You Might Need To Recharge Your Car’s AC

your car's AC
Photo by Kaboompics.com

True story: Just a couple days ago, I was driving around town when my car’s AC stopped working properly. My car is over 15 years old now and it still runs like a dream. I’d like to keep it that way, so whenever something in it stops working, I panic a little bit. So, when my AC started blowing hot air like a politician during an election year, I wondered if there was something wrong with the engine. Fortunately, it turns out I just needed to recharge my car’s AC.

Until that moment, I didn’t know recharging the AC was even a thing. This prompted me to ask some questions of SE Performance, a local mechanic in Cache Valley. Here’s what they told me.

AC Isn’t The Most Important Thing

Your car’s air conditioner isn’t the most important thing. Nothing about it relates to how well the car runs. It’s not needed for safety. In fact, if you use it improperly, it can actually put more stress on your engine. For this reason, most mechanics will ignore the car’s AC unless you ask them to look at it. It is nice to have, though, especially considering the hot summers we get in Cache Valley. So, if you think there’s a problem with the AC, you’re going to have to specifically ask the mechanic about it.

How Does The AC Work?

The AC is an interesting device. It’s basically composed of three main parts in a closed loop: the condenser, the compressor, and the evaporator. These parts are sealed from the outside and contain fluid. The compressor takes a low-pressure gaseous form of the fluid, compresses it to create heat, then sends it to the condenser. The condenser condenses the gas back to liquid form before sending it to the evaporator.
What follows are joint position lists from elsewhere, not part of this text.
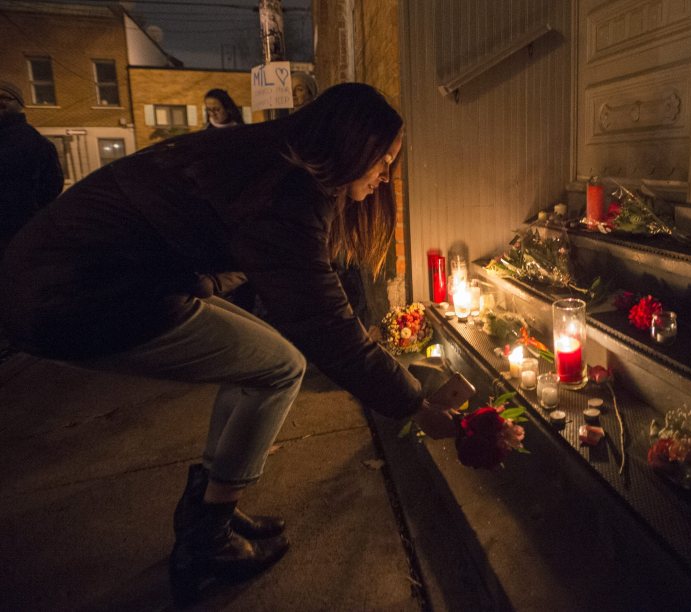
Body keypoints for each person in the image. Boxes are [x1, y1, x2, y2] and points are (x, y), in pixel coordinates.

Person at [0, 82, 459, 605]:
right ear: (348, 145)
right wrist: (414, 404)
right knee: (280, 366)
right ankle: (207, 539)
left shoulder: (266, 159)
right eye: (382, 160)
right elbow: (326, 328)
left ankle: (210, 504)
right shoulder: (287, 192)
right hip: (77, 293)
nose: (385, 176)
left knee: (264, 359)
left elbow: (211, 246)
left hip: (85, 277)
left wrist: (205, 284)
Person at [0, 80, 63, 255]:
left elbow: (52, 184)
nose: (0, 102)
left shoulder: (34, 142)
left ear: (19, 105)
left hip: (17, 228)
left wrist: (28, 206)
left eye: (6, 97)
The evaporator returns it to a gaseous state, which cools the evaporator down. Your engine’s fan then blows air over the evaporator, cooling the air down before sending it to the inside of your car.
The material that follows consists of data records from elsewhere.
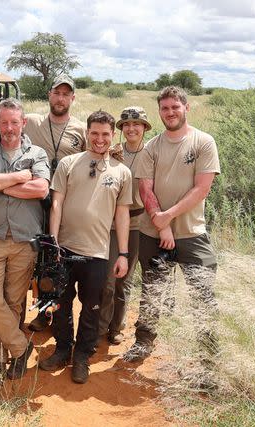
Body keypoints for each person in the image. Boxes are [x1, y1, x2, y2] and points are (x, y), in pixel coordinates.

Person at [0, 74, 86, 332]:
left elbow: (95, 150)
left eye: (66, 94)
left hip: (63, 202)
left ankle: (56, 316)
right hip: (33, 203)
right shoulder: (36, 122)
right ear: (49, 94)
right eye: (56, 93)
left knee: (55, 263)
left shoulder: (81, 128)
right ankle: (42, 315)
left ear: (72, 98)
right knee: (38, 263)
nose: (60, 98)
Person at [123, 87, 220, 370]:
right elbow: (145, 187)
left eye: (175, 107)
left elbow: (201, 189)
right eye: (164, 108)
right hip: (153, 233)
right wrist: (160, 223)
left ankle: (208, 359)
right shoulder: (152, 146)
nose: (170, 112)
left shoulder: (203, 142)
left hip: (192, 233)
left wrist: (169, 217)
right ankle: (143, 342)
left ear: (186, 108)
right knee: (152, 291)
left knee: (203, 295)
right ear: (159, 112)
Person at [38, 111, 132, 384]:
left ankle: (82, 356)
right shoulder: (68, 163)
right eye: (94, 133)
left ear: (112, 135)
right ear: (87, 133)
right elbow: (56, 204)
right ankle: (63, 349)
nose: (100, 139)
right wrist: (53, 242)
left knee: (91, 306)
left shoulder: (121, 172)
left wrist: (123, 254)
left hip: (98, 253)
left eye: (105, 134)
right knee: (60, 303)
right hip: (64, 249)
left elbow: (122, 215)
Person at [0, 98, 50, 385]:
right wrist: (18, 177)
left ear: (23, 123)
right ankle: (21, 347)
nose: (8, 128)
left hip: (23, 240)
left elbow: (41, 189)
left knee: (13, 303)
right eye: (3, 122)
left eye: (14, 122)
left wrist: (0, 184)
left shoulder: (37, 152)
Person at [98, 106, 151, 345]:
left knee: (125, 279)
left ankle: (117, 326)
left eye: (136, 124)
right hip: (112, 222)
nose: (131, 129)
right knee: (109, 278)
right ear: (120, 129)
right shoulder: (111, 152)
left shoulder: (151, 154)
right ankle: (100, 327)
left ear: (144, 128)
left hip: (138, 223)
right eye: (126, 125)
How Do You Recharge Your Car’s AC?

What does it mean to recharge your car’s AC? The system is supposed to be sealed, but few things can be made 100% airtight. With so many moving parts, it’s possible for the AC’s coolant to leak out. This happens very slowly and inconsistently, but over time, you will notice a decline in your AC’s performance if you keep to one car long enough. Recharging your AC is simply a matter of refilling the fluid. The whole process takes about 15 minutes and costs only about $25-$30, depending on who you go to. You could possibly do it yourself, but . . .

A Sealed System

This entire system has to be kept sealed from the outside. If moisture other than the cooling fluid gets into it, the constant heating and cooling can condense it into ice. If that happens, the ice will damage the parts. This is why it’s a good idea to let repairs to the AC be taken care of by professionals. You can try to fix it on your own, but a small mistake could end up damaging the entire system, forcing you to replace the whole thing. Since the process of recharging the AC is so fast and inexpensive, it’s probably better to let a mechanic handle it. That way, you don’t have to worry about a mistake damaging your AC.

Beat the Heat!

car on beach with the door open because it's AC isn't goodRecharging your car’s AC is possibly the least common maintenance you’ll need to do. It does not happen often, as it can take a long time for the AC’s cooling fluid to leak out to a level that causes it to fail. That said, it can happen and if it does, you’ll need to recharge it. Just remember that your mechanic most likely won’t check on the AC unless you ask him to. If you’re having problems with the AC, be sure to ask if it needs recharging. It won’t cost much and they can do it very quickly. That way, you’ll be enjoying the nice, cool air as you drive!